By Helen Gloege ’23
Staff Writer
Elizabeth Wathuti is a 26-year-old climate activist from Kenya. She is the founder of the Green Generation Initiative, which aims to plant fruit trees and focuses on “implementing environmental projects and activities with young people for a sustainable future,” as stated on their website. The site claims they have grown over 30,000 trees. This success has been completed in collaboration with Kenyan middle and high schools, and the website attributes the trees’ 98 percent survival rate to the students’ involvement in keeping them alive.
According to an article Wathuti wrote in the Queen’s Commonwealth Trust, one of her inspirations is the Nobel Prize-winning founder of the Green Belt Movement, Wangari Maathai. The Green Belt Movement, according to their website, has “planted over 51 million trees in Kenya” and aims to “promote environmental conservation” and “build climate resilience and empower communities.”

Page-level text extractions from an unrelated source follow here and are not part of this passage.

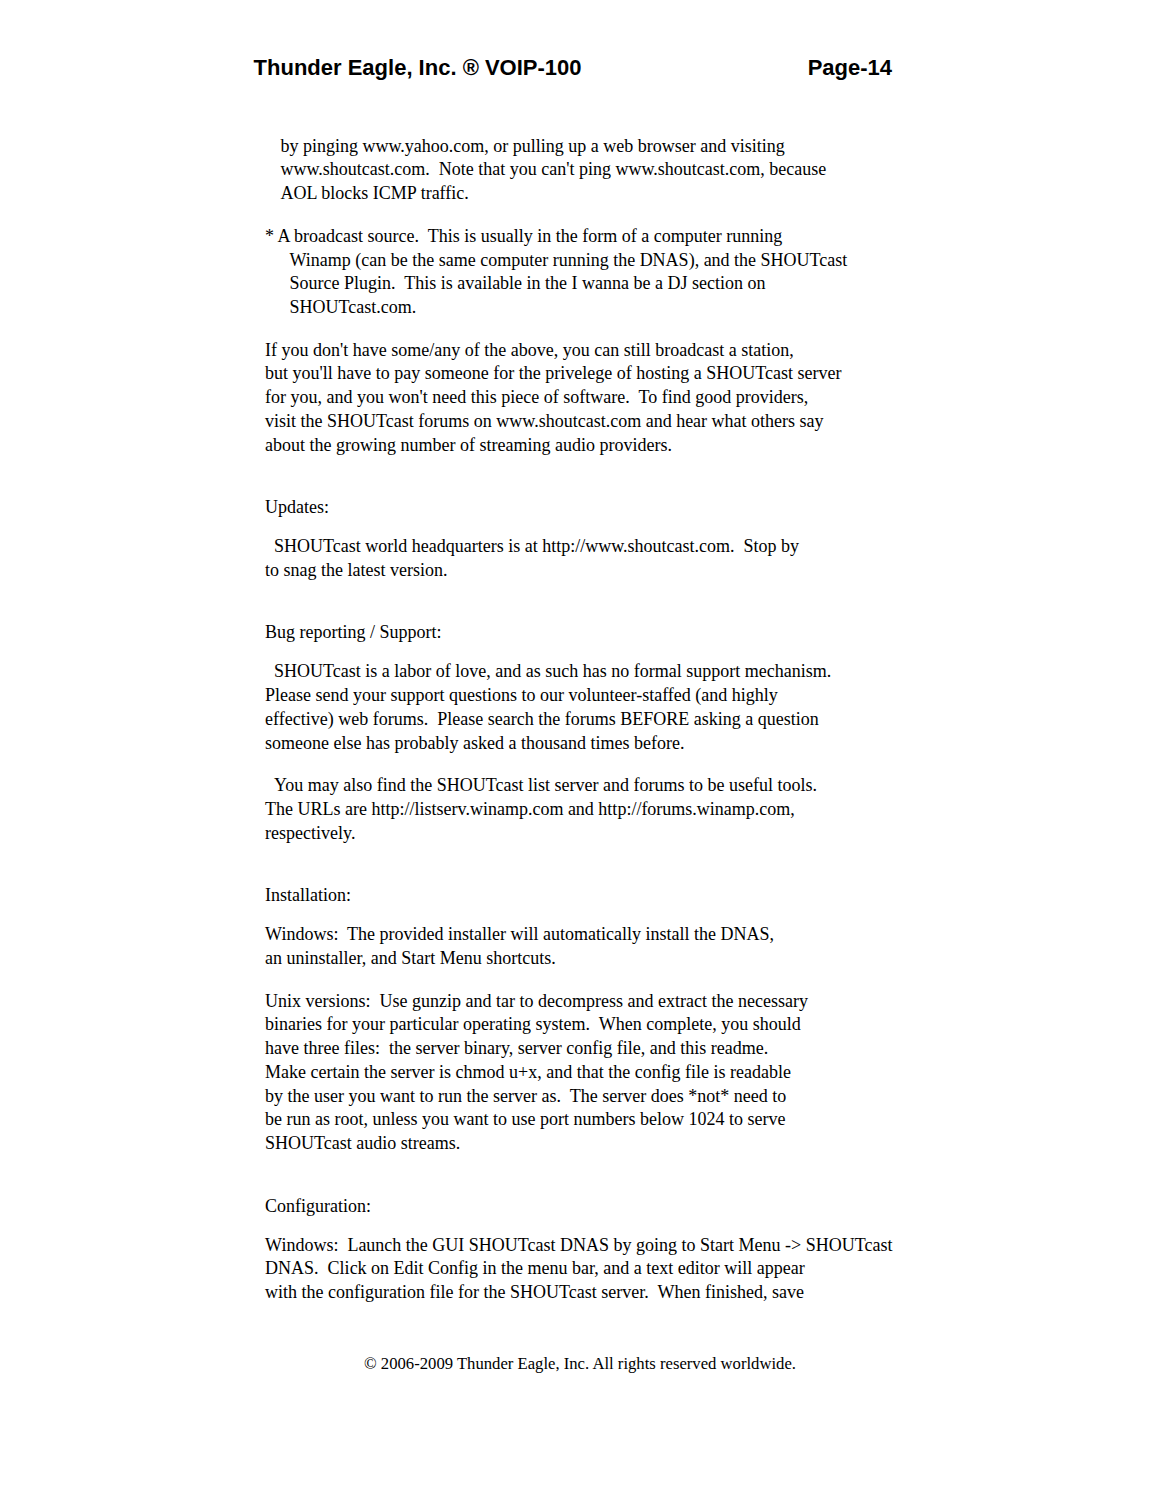Thunder Eagle, Inc. ® VOIP-100
Page-14
by pinging www.yahoo.com, or pulling up a web browser and visiting
www.shoutcast.com. Note that you can't ping www.shoutcast.com, because
AOL blocks ICMP traffic.
* A broadcast source. This is usually in the form of a computer running
Winamp (can be the same computer running the DNAS), and the SHOUTcast
Source Plugin. This is available in the I wanna be a DJ section on
SHOUTcast.com.
If you don't have some/any of the above, you can still broadcast a station,
but you'll have to pay someone for the privelege of hosting a SHOUTcast server
for you, and you won't need this piece of software. To find good providers,
visit the SHOUTcast forums on www.shoutcast.com and hear what others say
about the growing number of streaming audio providers.
Updates:
SHOUTcast world headquarters is at http://www.shoutcast.com. Stop by
to snag the latest version.
Bug reporting / Support:
SHOUTcast is a labor of love, and as such has no formal support mechanism.
Please send your support questions to our volunteer-staffed (and highly
effective) web forums. Please search the forums BEFORE asking a question
someone else has probably asked a thousand times before.
You may also find the SHOUTcast list server and forums to be useful tools.
The URLs are http://listserv.winamp.com and http://forums.winamp.com,
respectively.
Installation:
Windows: The provided installer will automatically install the DNAS,
an uninstaller, and Start Menu shortcuts.
Unix versions: Use gunzip and tar to decompress and extract the necessary
binaries for your particular operating system. When complete, you should
have three files: the server binary, server config file, and this readme.
Make certain the server is chmod u+x, and that the config file is readable
by the user you want to run the server as. The server does *not* need to
be run as root, unless you want to use port numbers below 1024 to serve
SHOUTcast audio streams.
Configuration:
Windows: Launch the GUI SHOUTcast DNAS by going to Start Menu -> SHOUTcast
DNAS. Click on Edit Config in the menu bar, and a text editor will appear
with the configuration file for the SHOUTcast server. When finished, save
© 2006-2009 Thunder Eagle, Inc. All rights reserved worldwide.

Wathuti is the recipient of the Wangari Maathai Scholarship award, which catapulted her into prominence in the field of African environmental conservation. Wathuti has gained internet recognition recently, and has been reported as going viral by Stylist after a speech she gave at the World Leaders Summit Opening Ceremony for the COP26. The COP26 website reported that the conference aim to bring together world leaders to discuss and commit to actions to combat climate change. Within the speech, Wathuti described the climate change-related conditions she and others are experiencing in Kenya. She brought the conversation to the broader impacts on Sub-Saharan Africa, noting that while the region has produced fewer emissions, the people living there are facing more severe effects of climate change earlier then developed countries. Wathuti ended the speech with a call to action to resolving climate change, saying to world leaders, “I believe in our ability to do what is right, if we let ourselves feel it in our hearts.”